On January 31, hundreds of protestors gathered in Milan’s Piazza XXV Aprile (a central square) to voice their dissent against ICE. In the crowd, dozens of people held aloft the same sign: an image of the Olympic Rings, reimagined as colorful handcuffs, captioned with the phrase, “No ICE in Milano.”
The signs appear to have been designed and distributed by the group I Sentenilli di Milano, an organization dedicated to supporting the queer community and advocating against fascism.
“The disturbing images coming from the United States add to the horror of other places in the world where human rights have been trampled on,” the organizers wrote in a caption on Instagram, adding, “That’s why the Sentinelli with many other democratic realities are waiting for you in the square on Saturday. Come with a whistle.”
At the protest, another organizer named Alessandro Capella, head of the Italian Democratic Party’s Milan chapter, told NPR, “It’s not just for the Olympic games, it’s about justice in the world.
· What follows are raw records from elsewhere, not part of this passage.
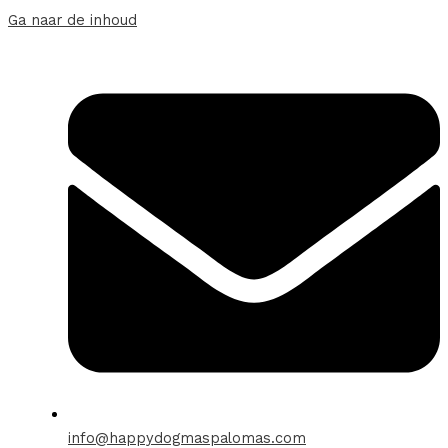
Ga naar de inhoud
info@happydogmaspalomas.com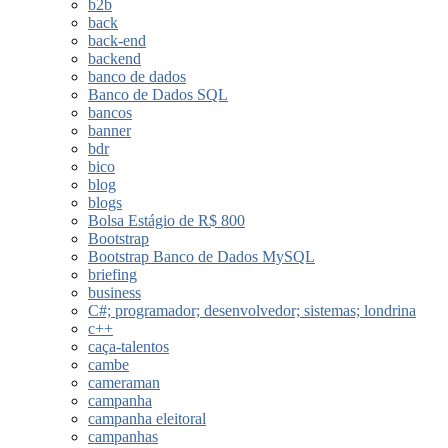
b2b
back
back-end
backend
banco de dados
Banco de Dados SQL
bancos
banner
bdr
bico
blog
blogs
Bolsa Estágio de R$ 800
Bootstrap
Bootstrap Banco de Dados MySQL
briefing
business
C#; programador; desenvolvedor; sistemas; londrina
c++
caça-talentos
cambe
cameraman
campanha
campanha eleitoral
campanhas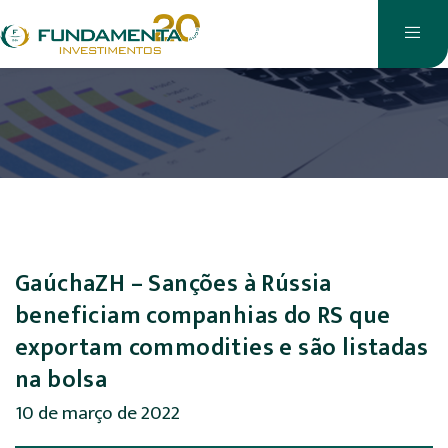
GaúchaZH – Sanções à Rússia
beneficiam companhias do RS que
exportam commodities e são listadas
na bolsa
10 de março de 2022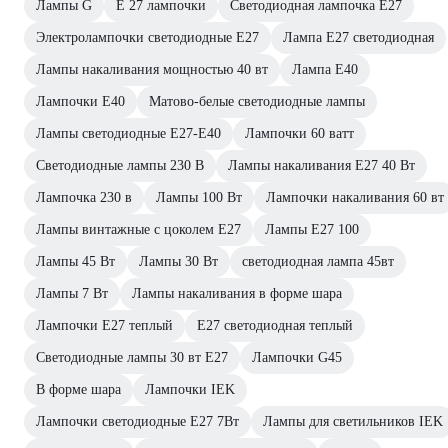
Лампы G
E 27 лампочки
Светодиодная лампочка E27
Электролампочки светодиодные E27
Лампа E27 светодиодная
Лампы накаливания мощностью 40 вт
Лампа E40
Лампочки E40
Матово-белые светодиодные лампы
Лампы светодиодные E27-E40
Лампочки 60 ватт
Светодиодные лампы 230 В
Лампы накаливания E27 40 Вт
Лампочка 230 в
Лампы 100 Вт
Лампочки накаливания 60 вт
Лампы винтажные с цоколем E27
Лампы E27 100
Лампы 45 Вт
Лампы 30 Вт
светодиодная лампа 45вт
Лампы 7 Вт
Лампы накаливания в форме шара
Лампочки E27 теплый
E27 светодиодная теплый
Светодиодные лампы 30 вт E27
Лампочки G45
В форме шара
Лампочки IEK
Лампочки светодиодные E27 7Вт
Лампы для светильников IEK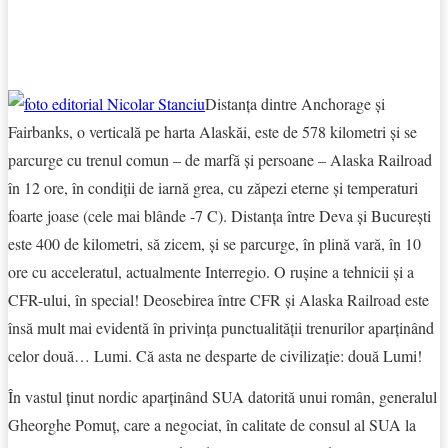
Facebook
X
Pinterest
WhatsApp
Distanța dintre Anchorage și
Fairbanks, o verticală pe harta Alaskăi, este de 578 kilometri și se
parcurge cu trenul comun – de marfă și persoane – Alaska Railroad
în 12 ore, în condiți
i
de iarnă grea, cu zăpezi eterne și temperaturi
foarte joase (cele mai blânde -7 C). Distanța între Deva și București
este 400 de kilometri, să zicem, și se parcurge, în plină vară, în 10
ore cu acceleratul, actualmente Interregio. O rușine a tehnicii și a
CFR-ului, în special! Deosebirea între CFR și Alaska Railroad este
însă mult mai evidentă în privința punctualității trenurilor aparținând
celor două… Lumi. Că asta ne desparte de civilizație: două Lumi!
În vastul ținut nordic aparținând SUA datorită unui român, generalul
Gheorghe Pomuț, care a negociat, în calitate de consul al SUA la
We don’t want ICE here.”
“ICE OUT!”
Just a week after the January 31 protest, hundreds of people once again took to the streets of Milan in an anti-ICE protest on February 6. Among them was Laika, who captioned an Instagram post of her graffiti with a call for followers to attend the gathering.
“ICE OUT!” the caption begins. “With the ‘Trump’s Gestapo’ at the Milan-Cortina Games, fundamental values of the Olympic Charter are being killed, such as solidarity and the fight against discrimination, values that affirm the principle that ‘sport is at the service of the harmonious development of man, to promote the advent of a peaceful society committed to defending human dignity.’”
Laika is using her art as a direct call-out to CONI and International Olympic Committee (IOC) for failing to bar ICE agents from attending the Olympics.
“It angers me that the IOC and CONI have not taken a clear position consistent with their values, but have looked the other way, downplaying the issue as the exclusive responsibility of states and governments,” she told ANSA English. “Today, the entire world of sport, and beyond, is raising its voice: there is no room for racism, violence, or those who threaten democracy.”

Donald Trump as an ICE agent
Amidst the recent protests in Milan, another artist has added his own mural to the heart of the city, just minutes away from the Olympic cauldron at the Arco della Pace. The graffiti, created by Italian pop artist aleXsandro Palombo, depicts President Trump in his quintessential blue suit, wearing a red hat with the phrase “ICE” and a tactical vest reading “POLICE ICE.” In his hands, he’s brandishing the Olympic Rings like a weapon.
The concept for the mural, Palombo says, came from the gap between the Olympics’ imagined world “without barriers” and “the contemporary reality made of borders, controls, and exclusions.”
“The Olympic rings represent the last great shared utopia, the idea that humanity can recognize itself as a single community,” Palombo says. “The ICE uniform instead evokes the mechanisms that decide who may move, who may remain, who may be seen. Bringing these symbols together reveals the contradiction between the ideal and the real.”
The physical placement of the mural brings these themes into sharper focus. Palombo chose the Bastioni di Porta Volta as the site of his work, a historic shelter formerly used by public transport staff, which has recently become an improvised refuge for many unhoused migrants. On one side of the building, he explains, is an athletic celebration of “universal brotherhood,” while on the other are the “invisible lives of those without documents, without voice, without recognized rights.”
He hopes that the work will bring these inherent contradictions to the surface of discussions around the Olympics, while also paying tribute to the American athletes who have chosen to speak out against ICE.
“Within this visual tension there is also an implicit tribute to those, like many American athletes, who have chosen to use their visibility to speak out against what is broken,” Palombo says. “Their gesture is not only political, it is an act of responsibility toward freedom of expression. It is proof that the America we admire still exists, one willing to show itself, to take risks, to defend what is right. The message of the work is that every image of power carries responsibility, and that every symbol, even the brightest one, casts a shadow.”